◆ Written request
Copy the records below word for word and leave out the pictures.

= = = = = = =

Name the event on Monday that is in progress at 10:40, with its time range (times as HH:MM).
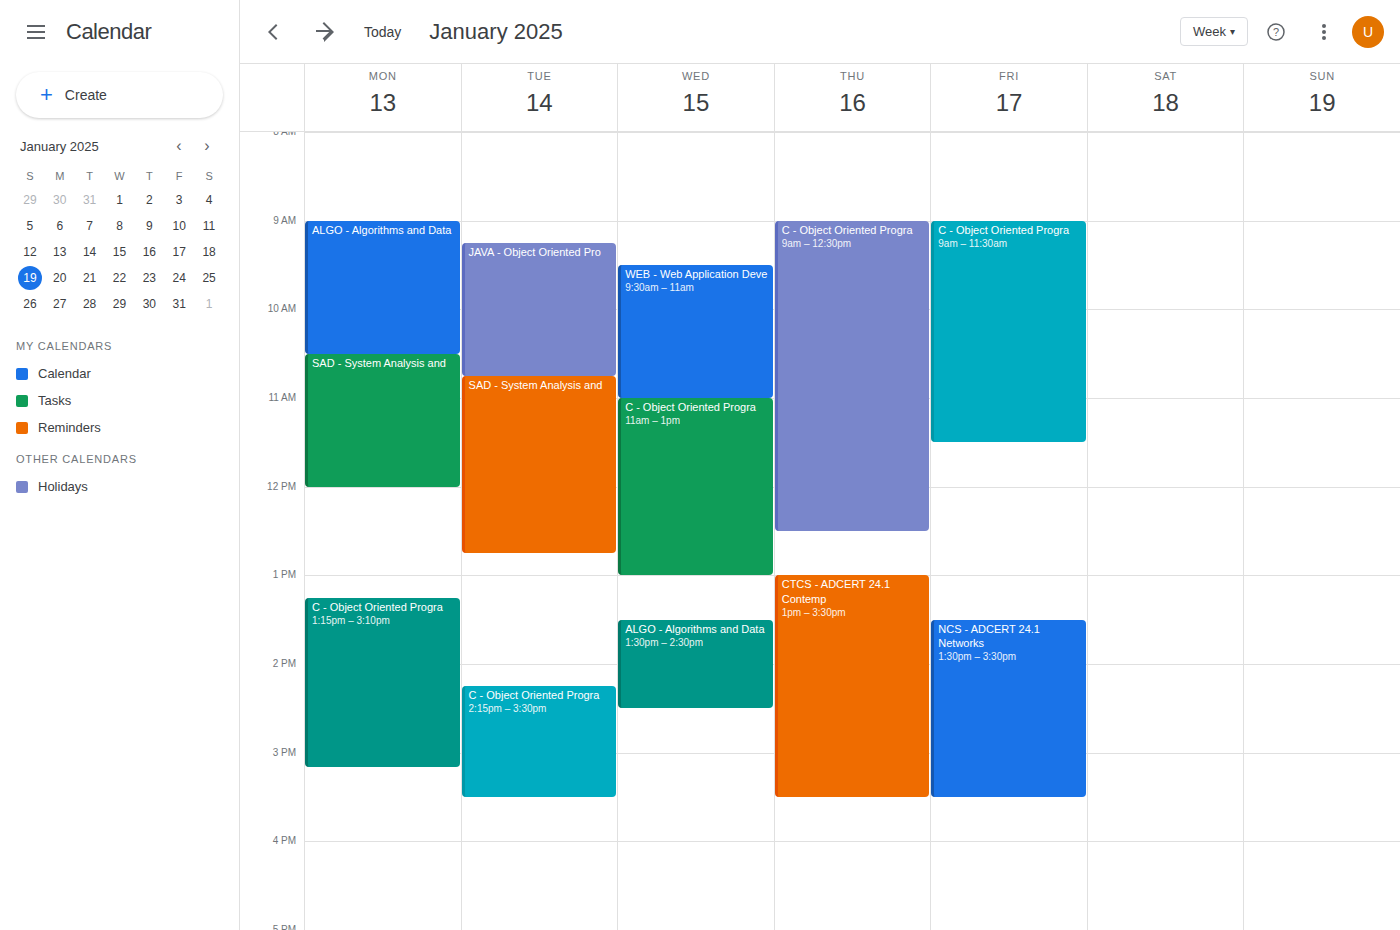
"SAD - System Analysis and", 10:30 to 12:00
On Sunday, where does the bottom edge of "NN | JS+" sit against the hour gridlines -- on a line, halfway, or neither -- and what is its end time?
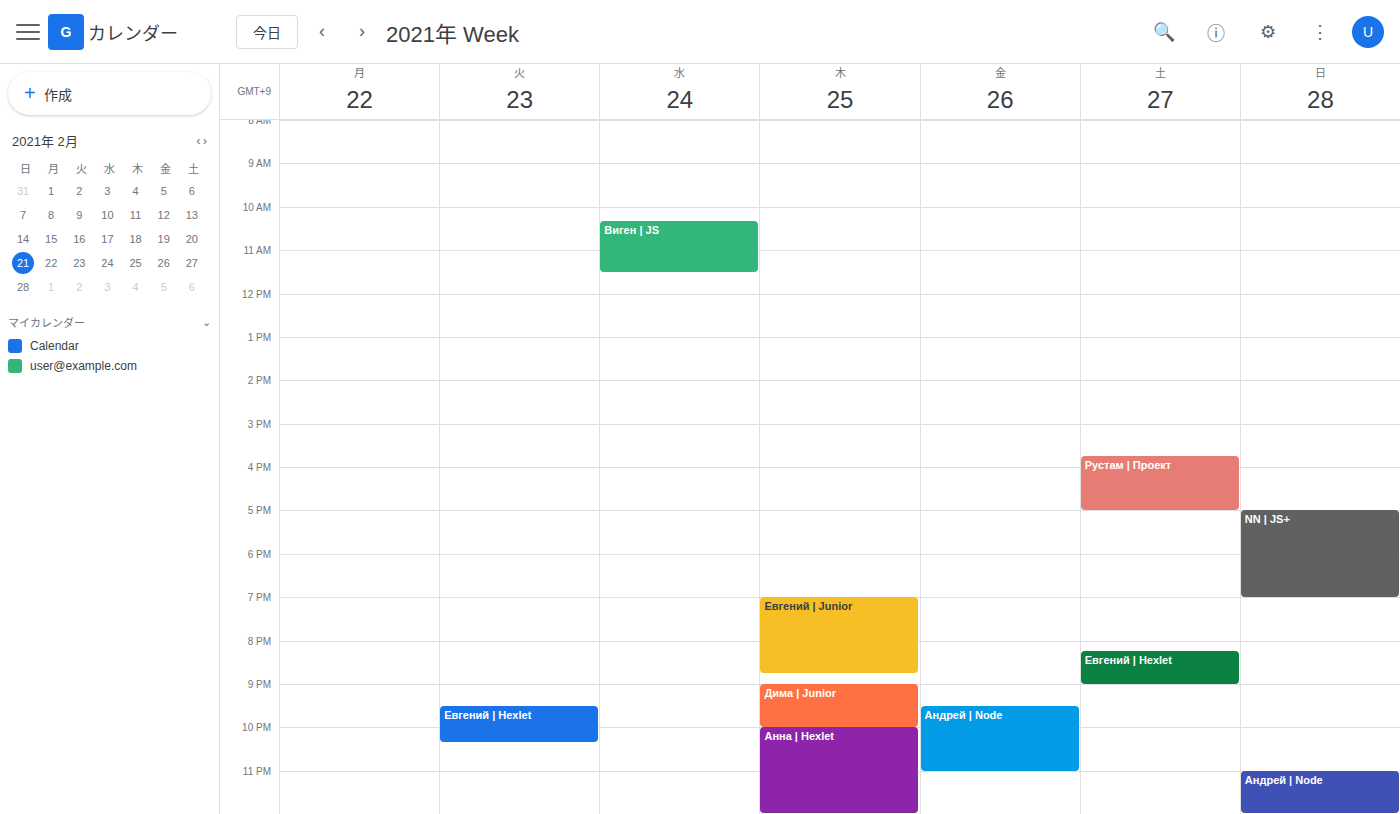
7:00 PM -- exactly on the 7 PM line.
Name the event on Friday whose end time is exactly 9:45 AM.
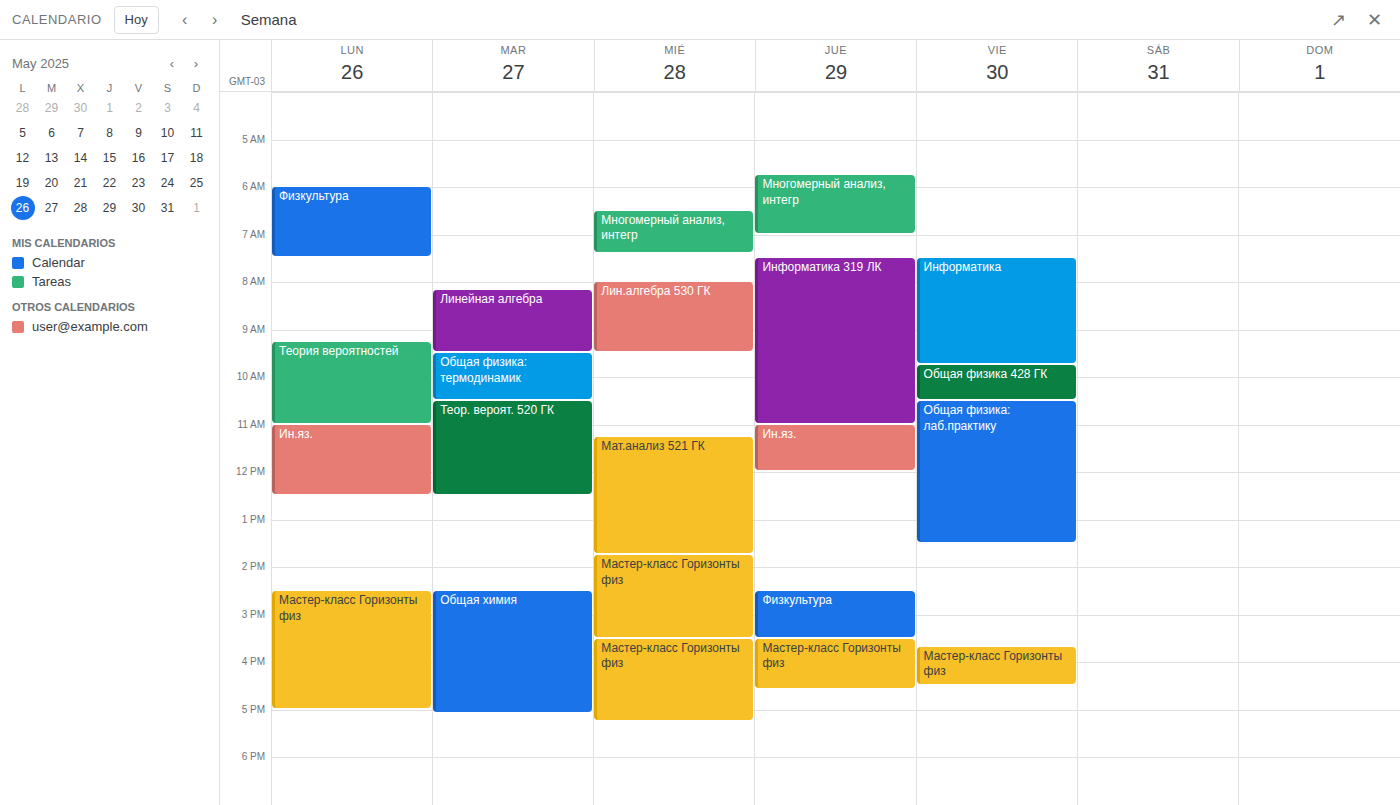
"Информатика"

= = = = = = =

◆ Output for this task
Name the event on Monday that is in progress at 10:40, with its time range (times as HH:MM).
"SAD - System Analysis and", 10:30 to 12:00
On Sunday, where does the bottom edge of "NN | JS+" sit against the hour gridlines -- on a line, halfway, or neither -- and what is its end time?
7:00 PM -- exactly on the 7 PM line.
Name the event on Friday whose end time is exactly 9:45 AM.
"Информатика"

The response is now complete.